ESTRATTO =
⁂
Manifesto per Fare: Michele Boldrin (ri)prova a fermare il declino

Il professore rientra nel partito che aveva lasciato a febbraio per traghettarlo verso il congresso di maggio.

Le dimissioni di Oscar Giannino in seguito alle bugie raccontate su lauree varie e master statunitensi inesistenti avevano portato dritti dritti al flop elettorale di Fare Per Fermare il Declino, che aveva “conquistato” 1,12% dei voti alla Camera e lo 0,90% al Senato senza quindi riuscire a portare a casa neanche un eletto al Parlamento. Sembrava la fine di un’avventura che prometteva bene e aveva dato speranza ai molti liberisti anti-berlusconiani d’Italia. E invece, dopo un paio di mesi a leccarsi le ferite, Fare prova a fermare il suo declino (…) con un nuovo manifesto, lanciato da Michele Boldrin: professore padovano 52enne, considerato il “numero 2” assieme a Luigi Zingales che a febbraio aveva lasciato il partito.

Un nuovo sito (Manifesto X Fare) e una nuova proposta politica, che punta ad “andare oltre” e “costruire un soggetto più grande”. Va detto che il tentativo sembra abbastanza disperato, e che senza la figura carismatica – e la visibilità mediatica – di Oscar Giannino la risalità sarà molto dura. E va detto anche che Michele Boldrin intende prendere in mano il partito solo pro-tempore, per traghettarlo fino al congresso di maggio in cui lui, comunque, sarà candidato.

“La sostanza e la proposta politica sono ancora valide”, per questo Boldrin ha deciso di rientrare nel partito e provare a ricostruirlo da zero. Come spiega nei passi principali del nuovo manifesto programmatico: Oltre FARE per rinnovare l’Italia.

Ripartiamo quindi dal testo dell’appello di luglio e dal riconoscimento di aver parzialmente fallito nel perseguimento dei nostri obiettivi. Parzialmente, perché le idee che hanno deteminato la redazione del Manifesto e delle Proposte hanno generato una grande energia positiva che ha dato vita ad una eccezionale esperienza politica. Fallito, non solo perché non siamo arrivati al parlamento ma, soprattutto, perché il potenziale messo in moto si è infranto sui limiti di un’organizzazione approssimativa, di una dirigenza complessivamente non all’altezza e di una democrazia interna assai debole.
⁂
OBIETTIVO DELL'ESERCIZIO = Prosegui l'articolo sul ritorno di Michele Boldrin in Fare a partire dall'ultima frase riportata.

MATERIALE DI STUDIO =
⁂
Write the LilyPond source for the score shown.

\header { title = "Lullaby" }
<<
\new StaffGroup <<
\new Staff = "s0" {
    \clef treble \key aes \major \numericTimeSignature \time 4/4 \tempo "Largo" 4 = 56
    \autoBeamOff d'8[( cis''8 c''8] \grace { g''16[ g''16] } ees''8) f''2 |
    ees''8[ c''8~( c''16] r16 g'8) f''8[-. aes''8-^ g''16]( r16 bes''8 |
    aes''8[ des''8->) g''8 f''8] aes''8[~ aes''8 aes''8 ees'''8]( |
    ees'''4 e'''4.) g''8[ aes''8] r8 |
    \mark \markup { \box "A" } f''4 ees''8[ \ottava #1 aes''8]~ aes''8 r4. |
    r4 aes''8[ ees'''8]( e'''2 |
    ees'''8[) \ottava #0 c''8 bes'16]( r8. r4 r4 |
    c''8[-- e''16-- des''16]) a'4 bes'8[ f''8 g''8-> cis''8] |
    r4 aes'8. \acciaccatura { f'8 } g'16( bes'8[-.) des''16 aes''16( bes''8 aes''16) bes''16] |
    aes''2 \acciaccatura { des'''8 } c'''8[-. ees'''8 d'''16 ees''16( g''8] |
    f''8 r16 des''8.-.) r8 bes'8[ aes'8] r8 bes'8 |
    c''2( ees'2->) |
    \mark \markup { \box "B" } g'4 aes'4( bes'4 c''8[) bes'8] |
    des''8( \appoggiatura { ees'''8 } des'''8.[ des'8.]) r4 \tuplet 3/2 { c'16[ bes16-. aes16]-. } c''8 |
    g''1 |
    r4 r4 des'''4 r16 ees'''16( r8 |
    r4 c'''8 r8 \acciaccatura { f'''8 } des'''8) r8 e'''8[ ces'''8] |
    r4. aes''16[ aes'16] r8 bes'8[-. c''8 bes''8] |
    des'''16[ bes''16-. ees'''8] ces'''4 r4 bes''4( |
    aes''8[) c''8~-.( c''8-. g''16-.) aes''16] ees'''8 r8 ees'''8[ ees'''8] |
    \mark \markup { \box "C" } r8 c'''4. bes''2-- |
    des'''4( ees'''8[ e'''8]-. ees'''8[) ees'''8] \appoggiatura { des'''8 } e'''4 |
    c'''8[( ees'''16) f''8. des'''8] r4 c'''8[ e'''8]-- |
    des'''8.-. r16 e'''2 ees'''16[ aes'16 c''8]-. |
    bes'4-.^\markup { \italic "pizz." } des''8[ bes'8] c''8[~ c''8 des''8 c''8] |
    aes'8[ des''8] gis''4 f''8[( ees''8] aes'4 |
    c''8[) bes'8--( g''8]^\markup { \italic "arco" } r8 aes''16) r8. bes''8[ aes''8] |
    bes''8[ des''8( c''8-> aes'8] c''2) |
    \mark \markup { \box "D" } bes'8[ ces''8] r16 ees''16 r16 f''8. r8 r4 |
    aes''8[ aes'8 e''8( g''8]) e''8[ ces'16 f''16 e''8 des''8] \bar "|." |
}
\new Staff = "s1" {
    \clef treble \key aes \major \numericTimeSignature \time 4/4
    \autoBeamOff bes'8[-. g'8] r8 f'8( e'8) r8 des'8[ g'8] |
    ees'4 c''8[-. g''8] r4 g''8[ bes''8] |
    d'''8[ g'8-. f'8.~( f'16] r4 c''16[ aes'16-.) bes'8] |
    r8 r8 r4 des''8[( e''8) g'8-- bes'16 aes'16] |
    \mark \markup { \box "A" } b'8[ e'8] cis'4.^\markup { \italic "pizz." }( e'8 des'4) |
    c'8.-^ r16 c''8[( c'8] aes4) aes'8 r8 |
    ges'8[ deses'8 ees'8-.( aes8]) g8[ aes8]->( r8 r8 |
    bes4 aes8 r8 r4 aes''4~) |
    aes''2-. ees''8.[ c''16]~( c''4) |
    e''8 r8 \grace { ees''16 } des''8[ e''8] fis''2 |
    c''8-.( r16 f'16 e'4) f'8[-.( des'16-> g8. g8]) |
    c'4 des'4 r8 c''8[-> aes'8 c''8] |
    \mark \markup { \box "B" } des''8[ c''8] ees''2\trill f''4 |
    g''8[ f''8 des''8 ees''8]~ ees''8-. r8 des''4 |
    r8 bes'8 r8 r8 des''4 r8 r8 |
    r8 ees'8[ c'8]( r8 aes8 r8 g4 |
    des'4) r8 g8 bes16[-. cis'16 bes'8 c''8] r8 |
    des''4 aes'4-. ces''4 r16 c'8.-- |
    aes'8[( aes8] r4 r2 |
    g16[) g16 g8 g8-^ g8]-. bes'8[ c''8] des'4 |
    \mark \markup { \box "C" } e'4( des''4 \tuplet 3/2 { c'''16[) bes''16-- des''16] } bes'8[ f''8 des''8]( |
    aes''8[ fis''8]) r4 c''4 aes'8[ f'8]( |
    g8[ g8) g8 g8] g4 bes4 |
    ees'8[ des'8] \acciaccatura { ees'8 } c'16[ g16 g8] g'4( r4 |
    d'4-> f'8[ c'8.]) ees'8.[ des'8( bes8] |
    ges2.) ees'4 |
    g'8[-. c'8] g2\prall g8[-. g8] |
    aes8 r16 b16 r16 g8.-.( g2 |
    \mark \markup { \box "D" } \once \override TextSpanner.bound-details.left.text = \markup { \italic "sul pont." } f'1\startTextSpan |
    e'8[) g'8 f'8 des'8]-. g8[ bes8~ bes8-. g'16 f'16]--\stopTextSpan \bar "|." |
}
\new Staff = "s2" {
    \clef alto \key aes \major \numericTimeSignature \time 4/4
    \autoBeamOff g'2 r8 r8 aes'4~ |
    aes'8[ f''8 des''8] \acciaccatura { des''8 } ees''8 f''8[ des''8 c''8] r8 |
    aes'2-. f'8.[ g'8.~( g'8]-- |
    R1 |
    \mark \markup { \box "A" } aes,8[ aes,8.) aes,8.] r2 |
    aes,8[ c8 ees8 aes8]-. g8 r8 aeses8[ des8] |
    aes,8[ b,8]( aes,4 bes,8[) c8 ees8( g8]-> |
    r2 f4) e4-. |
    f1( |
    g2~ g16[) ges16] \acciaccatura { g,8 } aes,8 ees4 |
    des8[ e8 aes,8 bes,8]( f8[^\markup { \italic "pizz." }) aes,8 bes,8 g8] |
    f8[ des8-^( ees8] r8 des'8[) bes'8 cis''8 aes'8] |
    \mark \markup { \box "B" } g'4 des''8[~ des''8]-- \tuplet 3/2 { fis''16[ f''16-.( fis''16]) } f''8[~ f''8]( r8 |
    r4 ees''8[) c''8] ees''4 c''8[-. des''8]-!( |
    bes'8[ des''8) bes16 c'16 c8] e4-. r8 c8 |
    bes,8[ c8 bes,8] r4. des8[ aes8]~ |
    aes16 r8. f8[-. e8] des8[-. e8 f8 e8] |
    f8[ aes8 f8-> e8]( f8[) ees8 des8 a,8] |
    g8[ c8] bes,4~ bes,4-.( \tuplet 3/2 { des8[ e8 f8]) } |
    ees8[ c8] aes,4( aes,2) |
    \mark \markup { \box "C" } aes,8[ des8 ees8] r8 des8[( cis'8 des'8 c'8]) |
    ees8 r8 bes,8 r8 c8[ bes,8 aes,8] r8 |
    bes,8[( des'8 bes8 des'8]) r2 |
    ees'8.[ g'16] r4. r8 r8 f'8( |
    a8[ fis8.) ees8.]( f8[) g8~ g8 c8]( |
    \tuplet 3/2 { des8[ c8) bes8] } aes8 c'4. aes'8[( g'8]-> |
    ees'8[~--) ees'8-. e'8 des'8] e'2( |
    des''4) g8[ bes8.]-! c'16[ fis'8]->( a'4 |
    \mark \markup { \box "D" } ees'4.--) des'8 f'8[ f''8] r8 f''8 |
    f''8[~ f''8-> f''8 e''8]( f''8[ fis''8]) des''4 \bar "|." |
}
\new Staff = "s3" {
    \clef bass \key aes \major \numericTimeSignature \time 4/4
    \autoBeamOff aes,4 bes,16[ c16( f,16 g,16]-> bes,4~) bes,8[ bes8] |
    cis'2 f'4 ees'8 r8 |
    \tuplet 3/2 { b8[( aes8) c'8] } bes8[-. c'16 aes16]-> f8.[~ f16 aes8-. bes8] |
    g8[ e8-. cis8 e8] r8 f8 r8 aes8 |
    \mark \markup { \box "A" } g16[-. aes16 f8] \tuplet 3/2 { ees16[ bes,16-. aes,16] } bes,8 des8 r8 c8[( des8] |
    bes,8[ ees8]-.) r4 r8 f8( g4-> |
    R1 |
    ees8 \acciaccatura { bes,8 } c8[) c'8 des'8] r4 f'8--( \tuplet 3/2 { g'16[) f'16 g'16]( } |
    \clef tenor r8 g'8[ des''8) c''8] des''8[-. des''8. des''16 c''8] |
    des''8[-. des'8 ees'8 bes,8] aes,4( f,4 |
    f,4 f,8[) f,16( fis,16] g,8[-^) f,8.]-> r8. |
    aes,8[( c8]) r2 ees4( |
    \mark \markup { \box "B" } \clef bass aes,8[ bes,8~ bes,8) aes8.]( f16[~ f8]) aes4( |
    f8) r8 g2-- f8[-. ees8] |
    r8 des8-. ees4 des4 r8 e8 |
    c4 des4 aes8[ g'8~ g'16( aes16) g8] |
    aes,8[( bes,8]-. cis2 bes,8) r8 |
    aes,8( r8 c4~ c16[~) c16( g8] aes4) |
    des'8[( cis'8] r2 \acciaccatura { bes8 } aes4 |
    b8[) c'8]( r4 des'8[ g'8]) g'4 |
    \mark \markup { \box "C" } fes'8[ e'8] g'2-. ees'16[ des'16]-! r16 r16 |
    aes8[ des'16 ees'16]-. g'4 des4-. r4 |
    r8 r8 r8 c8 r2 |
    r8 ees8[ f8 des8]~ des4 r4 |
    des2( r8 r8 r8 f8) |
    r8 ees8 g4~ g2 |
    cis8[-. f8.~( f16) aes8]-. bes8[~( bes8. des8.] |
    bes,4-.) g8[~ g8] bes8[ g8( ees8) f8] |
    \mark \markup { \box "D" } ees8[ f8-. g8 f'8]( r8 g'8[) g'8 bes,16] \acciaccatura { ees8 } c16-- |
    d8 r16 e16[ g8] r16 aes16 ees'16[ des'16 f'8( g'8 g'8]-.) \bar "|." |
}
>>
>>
⁂
RISPOSTA AL COMPITO =
Non mancano le critiche, quindi, che si estendono oltre il solo Giannino e che confermano l’idea di un piccolo partito già abbastanza litigioso al suo interno. Ma adesso, auspica Boldrin, le cose possono cambiare; si può tenere il buono e buttare via il resto seguendo un percorso in due tempi:

Anzitutto, dobbiamo dare a Fare per Fermare il Declino un’organizzazione solida e funzionante sia su base regionale che nazionale, uno statuto ed un codice etico chiari e condivisi, un nuovo nome ed un programma politico maggiormente articolato. A questo deve servire il nostro Congresso Costituente. Raggiunto questo obiettivo, noi crediamo occorra avere l’ardore intellettuale e politico di andare oltre Fare per costruire – in un futuro prossimo e, auspicabilmente, prima della prossima scadenza elettorale – un partito politico o, almeno, una coalizione elettorale capaci di raccogliere il consenso di svariati milioni di elettori e di candidarsi al prossimo governo del Paese.

Obiettivo molto ambizioso, soprattutto se si considera che all’apice della sua popolarità Fare stentava a prendere il 4% nei sondaggi e sembrava comunque essere più un movimento d’opinione che puntava a influenzare la politica che un vero e proprio partito. Ma adesso Boldrin, con sprezzo della prudenza, auspica addirittura a costruire un partito da “svariati milioni di voti”. Come conferma anche in un’intervista concessa a Linkiesta:

“È il caso di riprendere assieme ad altri il percorso che era stato iniziato. Penso ai gruppi come Verso Nord, i delusi di Scelta civica, quelli di Italia Futura e tante altre realtà che possiamo aggregare. Purtroppo abbiamo fallito ma la sostanza e la proposta politica di Fare resta valida e può ancora funzionare. Voglio traghettare il partito fino a quando non sarà in grado di diventare una cosa diversa. Dopo di che è probabile che ci sia qualcun altro a prenderne la guida”.

Ma l’ottimismo di poter ridare vita al partito c’è tutto.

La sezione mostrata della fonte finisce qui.